Buchvorstellung

Klaus Gietinger: "Die SPD und die Konterrevolution 1918"

Montag, 25.05.2009, 20.00 Uhr

Freiburg | Kollegiengebäude I, Raum 1139, Platz der Universität 3


In diesem Jahr, 2009, jährte sich der Mord an Rosa Luxemburg zum 90. Mal. Sofern heute überhaupt noch von ihr und ihrem unnätürlichen Lebensende die Rede ist, wird die Phrase bedient, sie sei “von rechtsgerichteten Freikorps” ermordet worden. Immerhin, so meinen sicher manche, schon mal ein Fortschritt gegenüber dem Urteil der Bundesregierung aus dem Jahre 1962, das behauptete, die KPD-Mitbegründerin sei durch eine “standrechtliche Erschießung” ums Leben gekommen, und von einer Mordtat nichts wissen wollte. Von der aktiven Beteiligung der SPD an der Ermordung Luxemburgs, von der Kollaboration zwischen Faschisten und etatistisch-patriotischen Sozialdemokraten ist heutzutage nur noch, bestenfalls, unter solchen Linken die Rede, die sich nicht (wieder) auf die Sozialdemokratie als Bündnispartner, in welcher Gestalt sie auch immer auftrete, eingelassen haben. Die staatstragende Historikerzunft ist gewillt, die Legende der SPD weiterzuspinnen, die der Garant für den demokratischen Übergang vom Kaiserreich hin zur Weimarer Republik gewesen sei. Dass Ebert, Noske und Co. blutig Arbeiteraufstände niederschlagen ließen und politische Morde billigten oder gar selber befohlen, verschweigt sie.

Eine Ausnahmeerscheinung unter den Sozialwissenschaftlern ist Klaus Gietinger. Er hat sich um die Erforschung der Konterrevolution von 1918/1919 große Verdienste erworben. Sein Buch “Eine Leiche im Landwehrkanal. Die Ermordung der Rosa L.” aus dem Jahre 1995, das nun in einer überarbeiteten Fassung vorliegt, zeichnete den Tathergang akribisch nach und benannte die Veranstwortlichen.

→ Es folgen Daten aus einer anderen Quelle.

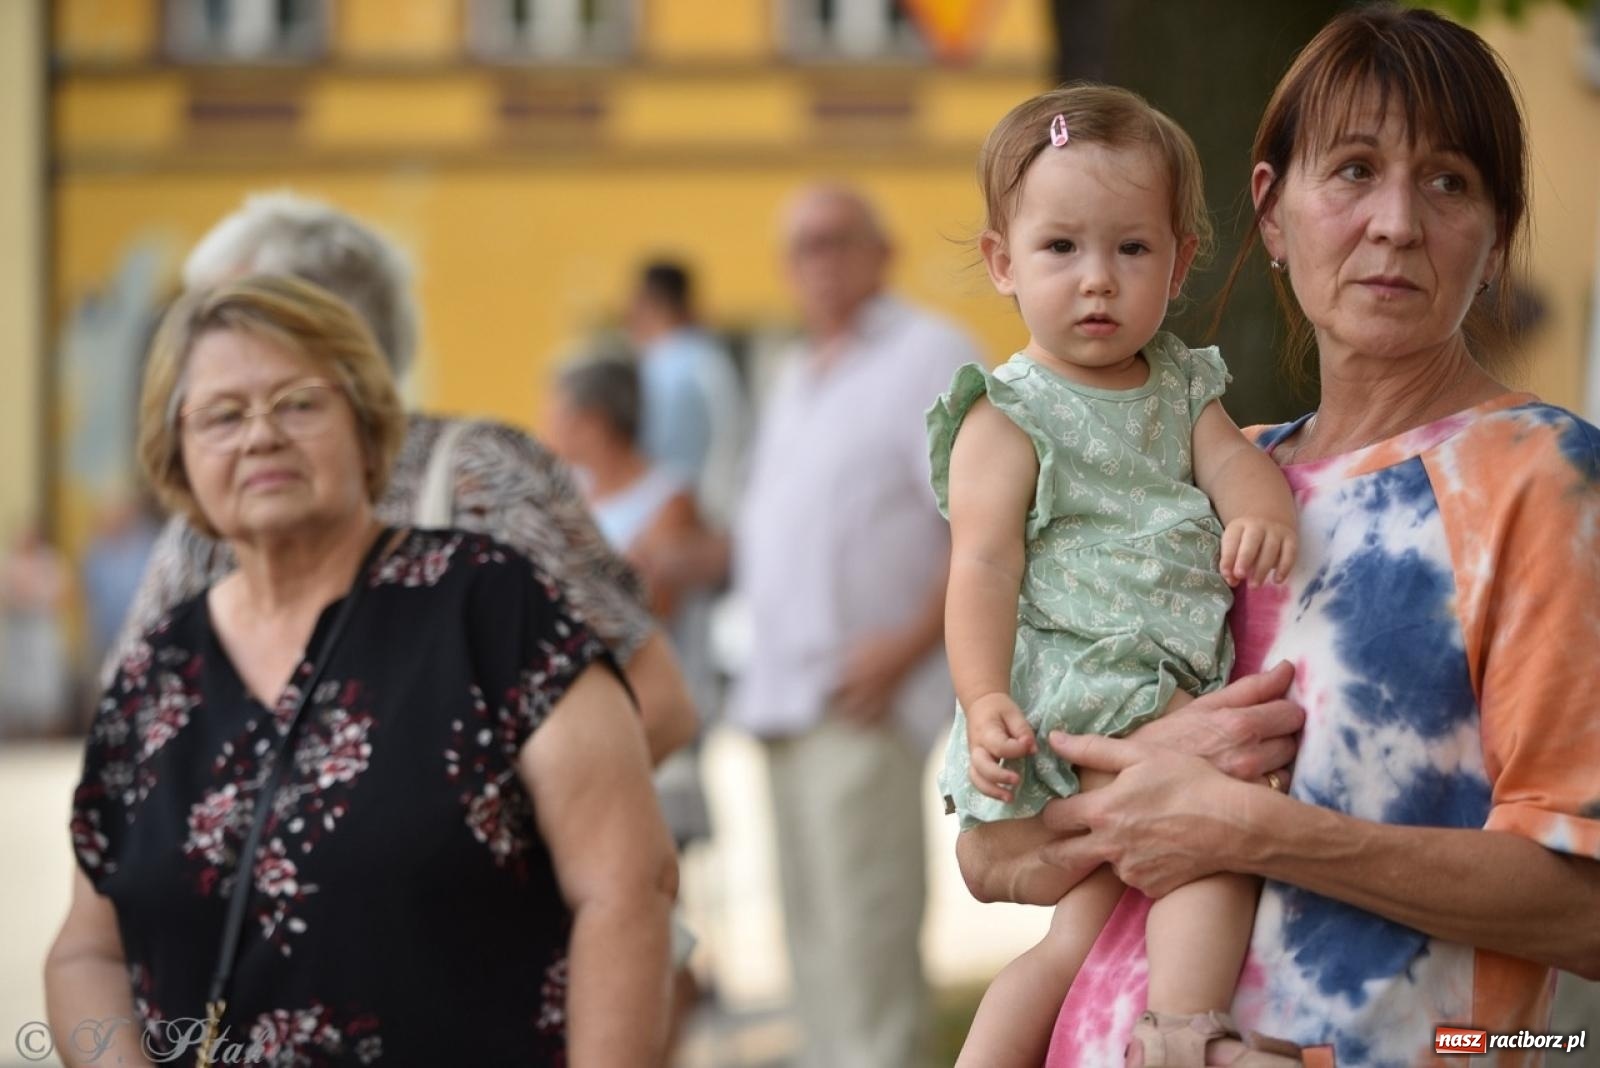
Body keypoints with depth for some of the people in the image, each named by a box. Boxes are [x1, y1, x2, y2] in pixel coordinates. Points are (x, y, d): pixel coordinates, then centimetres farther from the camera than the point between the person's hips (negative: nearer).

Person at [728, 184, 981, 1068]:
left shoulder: (927, 356, -3)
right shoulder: (797, 380, 23)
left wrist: (909, 642, -19)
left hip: (861, 699, -8)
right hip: (783, 695, 9)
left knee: (862, 929, -13)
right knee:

Auch in den bürgerlichen Medien fand dieses Werk teils lobende Beachtung.

Mit seiner jüngsten Publikation “Der Konterrevolutionär”, einer Biographie über Waldemar Pabst, veranschaulicht Gietinger erneut, welche Jahrhundertkatastrophe die Ermordung Liebknechts und Luxemburgs für das politische Klima in Deutschland darstellte. Nicht ohne Grund trägt das Werk den Untertitel “eine deutsche Karriere”: Gietinger zeigt anhand des Offiziers und Rüstungsfabrikanten Pabst, der sich selber stolz als „Faschisten“ bezeichnete, exemplarisch die Kontinuitätslinien der Konterrevolution in der deutschen Geschichte. Papst war führend an der Ermordung Liebknechts und Luxemburgs beteiligt, arbeitete intensiv mit der Führungsriege der SPD zusammen, plante Staatsstreiche, wirkte beim Kapp-Putsch mit, unterhielt Kontakte zu Mussolini sowie anderen Faschisten, wurde unter Hitler Wehrwirtschaftsführer und verdiente als Rüstungslobbyist in der Nachkriegszeit an Napalmbomben und Tretminen.

Beide Bücher werden am Veranstaltungsabend im Rahmen eines Vortrages über die Konterrevolution 1918/19 vorgestellt.

Klaus Gietinger ist Sozialwissenschaftler, Drehbuchautor und Regisseur zahlreicher Kinofilme und Fernsehspiele. Er schrieb und inszenierte diverse „Tatorte“.